After taking down a rather daft article about 2013 being a disappointing year for tech, John Gruber put to words something I've been wrestling with for the latter part of this year. From Daring Fireball:
That which escapes the grasp of Sturgeon's Law and achieves genuine excellence deserves to be celebrated, not torn down through false equivalences and the sensational exaggeration of imperfections. Call the imperfections out, to be sure — the job of the press is not to whitewash or cheerlead, either — but keep them in perspective; write about them in proportion to their severity and actual prevalence and relevance. There is a profound difference between that which is crap and that which is merely flawed.
There's a nihilistic streak in tech journalism that I just don't see in other fields. Sports, movies, cars, wristwatches, cameras, food — writers who cover these fields tend to celebrate, to relish, the best their fields have to offer. Technology, on the other hand, seems to attract enthusiasts with no actual enthusiasm.
It's why tech rumor sites are slammed in one breath and their reports rattled off in the next. It's why new product categories are called unimaginative at launch and breakthrough software is castigated right out of the gate. It's the 10 word answer.
It could just be that computer technology is still relatively new and tech journalists - and tech readers, we feed each other - lack the maturity of older, more established industries and pursuits. It could be that tech writers sometimes seem to care more about being perceived as cool than in being good.
The advent of the internet redefined what it meant to cover an industry, including and especially the internet and the technology that enabled it. Instead of rising up, in many cases it brought everything down. Once great papers of record became, at times, more inaccurate, manipulative, and pandering as the blogs they denigrated. And it's easy to see why - a lot of stupid gets a lot of attention resulting in ever-more stupid. It's a vicious cycle, and thus far a successful one. We are all of us, every one of us, to blame. Yet at the same time that empowers all of us, every one of us, to change it.
Pessimism is easy. Hit pieces are easy. Abusing facts to fit a thesis is easy. Manipulation is easy. Looking at the last year and claiming disappointment is easy. Missing constant, relentless evolution if all you're looking for is occasional revolution is easy. Yet the former can be even more important than the latter. Many leaps end in crash landings. Many innovations fall apart on the launch pad. Good ideas take a lot of little fixes to become truly great. And a lot of little ideas, given enough time and talent, can coalesce into pure magic.
Not being satisfied is a good thing. Demanding more of the industry - and ourselves - is good thing. But making the effort to understand what we've already gotten, the nuance and the ramifications, is the key to what's next.

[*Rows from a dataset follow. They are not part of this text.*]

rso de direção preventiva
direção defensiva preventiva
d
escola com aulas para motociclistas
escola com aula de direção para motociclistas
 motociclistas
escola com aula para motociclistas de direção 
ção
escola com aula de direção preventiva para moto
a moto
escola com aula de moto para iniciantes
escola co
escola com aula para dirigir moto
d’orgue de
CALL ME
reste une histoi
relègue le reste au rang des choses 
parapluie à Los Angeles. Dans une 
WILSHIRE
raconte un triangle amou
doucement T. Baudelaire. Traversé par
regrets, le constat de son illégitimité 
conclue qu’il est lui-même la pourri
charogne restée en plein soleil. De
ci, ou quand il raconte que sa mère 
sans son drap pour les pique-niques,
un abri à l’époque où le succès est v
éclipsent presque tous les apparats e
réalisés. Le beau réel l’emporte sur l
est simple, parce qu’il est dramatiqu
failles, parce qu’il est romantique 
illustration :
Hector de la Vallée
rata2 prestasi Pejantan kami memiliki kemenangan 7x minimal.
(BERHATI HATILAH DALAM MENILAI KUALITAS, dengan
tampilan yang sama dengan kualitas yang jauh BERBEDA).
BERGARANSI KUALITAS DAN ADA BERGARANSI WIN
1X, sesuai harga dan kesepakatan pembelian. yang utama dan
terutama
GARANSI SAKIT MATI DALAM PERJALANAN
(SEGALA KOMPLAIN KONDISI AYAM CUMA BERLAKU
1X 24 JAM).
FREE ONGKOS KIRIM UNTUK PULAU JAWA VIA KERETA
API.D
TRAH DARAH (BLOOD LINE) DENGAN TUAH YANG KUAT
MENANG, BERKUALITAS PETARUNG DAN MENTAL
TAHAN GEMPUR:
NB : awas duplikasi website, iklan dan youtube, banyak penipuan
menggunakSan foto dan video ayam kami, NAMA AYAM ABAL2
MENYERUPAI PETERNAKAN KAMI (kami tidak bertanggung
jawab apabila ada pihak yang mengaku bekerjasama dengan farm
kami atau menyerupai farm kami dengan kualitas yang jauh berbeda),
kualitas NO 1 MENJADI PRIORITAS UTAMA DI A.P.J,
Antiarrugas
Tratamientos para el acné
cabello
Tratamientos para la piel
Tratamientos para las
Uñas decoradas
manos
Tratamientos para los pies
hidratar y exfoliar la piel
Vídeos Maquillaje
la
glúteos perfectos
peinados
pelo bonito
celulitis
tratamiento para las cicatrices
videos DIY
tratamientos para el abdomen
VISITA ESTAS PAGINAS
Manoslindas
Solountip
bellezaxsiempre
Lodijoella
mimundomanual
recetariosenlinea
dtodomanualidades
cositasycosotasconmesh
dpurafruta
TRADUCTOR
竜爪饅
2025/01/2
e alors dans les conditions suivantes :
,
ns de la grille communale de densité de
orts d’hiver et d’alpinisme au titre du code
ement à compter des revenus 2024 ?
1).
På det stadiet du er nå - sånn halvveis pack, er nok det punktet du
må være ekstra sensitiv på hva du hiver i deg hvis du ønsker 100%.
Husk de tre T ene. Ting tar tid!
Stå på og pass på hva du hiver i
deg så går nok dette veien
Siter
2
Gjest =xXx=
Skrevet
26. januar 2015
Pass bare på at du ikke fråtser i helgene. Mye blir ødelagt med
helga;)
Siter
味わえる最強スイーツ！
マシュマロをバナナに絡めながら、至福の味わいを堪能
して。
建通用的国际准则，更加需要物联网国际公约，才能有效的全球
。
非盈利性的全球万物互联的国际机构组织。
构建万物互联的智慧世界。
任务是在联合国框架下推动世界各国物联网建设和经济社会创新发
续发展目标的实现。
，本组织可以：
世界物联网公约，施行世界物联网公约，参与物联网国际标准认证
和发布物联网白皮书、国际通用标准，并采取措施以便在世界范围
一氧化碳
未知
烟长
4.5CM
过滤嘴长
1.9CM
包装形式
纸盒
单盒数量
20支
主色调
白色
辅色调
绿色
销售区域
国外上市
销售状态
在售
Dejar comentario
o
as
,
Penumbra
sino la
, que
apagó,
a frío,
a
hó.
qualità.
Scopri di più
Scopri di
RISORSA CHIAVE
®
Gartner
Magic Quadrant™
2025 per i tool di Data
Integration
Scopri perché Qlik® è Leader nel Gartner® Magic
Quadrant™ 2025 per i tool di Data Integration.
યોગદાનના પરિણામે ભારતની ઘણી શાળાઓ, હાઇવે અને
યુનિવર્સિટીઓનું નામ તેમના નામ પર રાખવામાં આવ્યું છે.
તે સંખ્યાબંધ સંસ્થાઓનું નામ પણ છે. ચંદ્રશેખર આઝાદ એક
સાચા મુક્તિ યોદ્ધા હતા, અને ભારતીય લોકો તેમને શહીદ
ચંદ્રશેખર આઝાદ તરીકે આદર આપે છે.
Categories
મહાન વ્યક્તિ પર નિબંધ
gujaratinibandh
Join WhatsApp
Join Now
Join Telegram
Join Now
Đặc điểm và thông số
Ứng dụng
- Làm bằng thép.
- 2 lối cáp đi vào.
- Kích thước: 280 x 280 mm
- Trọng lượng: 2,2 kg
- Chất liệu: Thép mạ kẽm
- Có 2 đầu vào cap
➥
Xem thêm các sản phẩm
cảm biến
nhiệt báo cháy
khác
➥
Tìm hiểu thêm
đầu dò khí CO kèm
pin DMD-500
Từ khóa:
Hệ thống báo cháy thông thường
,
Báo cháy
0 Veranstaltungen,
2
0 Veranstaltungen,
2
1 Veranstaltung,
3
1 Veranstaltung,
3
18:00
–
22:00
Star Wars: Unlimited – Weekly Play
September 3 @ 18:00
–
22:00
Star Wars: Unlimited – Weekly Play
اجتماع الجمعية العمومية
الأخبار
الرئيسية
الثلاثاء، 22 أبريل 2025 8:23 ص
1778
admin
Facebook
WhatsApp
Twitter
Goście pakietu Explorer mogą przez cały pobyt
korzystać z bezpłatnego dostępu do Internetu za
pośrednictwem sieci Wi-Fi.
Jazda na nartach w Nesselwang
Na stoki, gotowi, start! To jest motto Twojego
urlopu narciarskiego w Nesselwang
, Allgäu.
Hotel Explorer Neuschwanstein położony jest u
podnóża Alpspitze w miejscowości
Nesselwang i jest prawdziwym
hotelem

Let's shelve our collective tech inferiority complex and cyncism masks for a moment and really consider how far we've come in the last year. The power of an iPhone 5s, the lightness of an iPad Air, the promise of iBeacon, the helpfulness of a Moto X, the sensation of Google Glass, the optics of Lumia 1020, the brute force of a Mac Pro, the magic of SONOS surround sound, the brilliance of Hue lighting, the immediacy of the Pebble, and dozens of other amazing, life-enhancing developments just in the space I cover over the last twelve odd months leap immediately, optimistically, to mind.
Amazing stuff from 2013, made better by how much it sets up for 2014.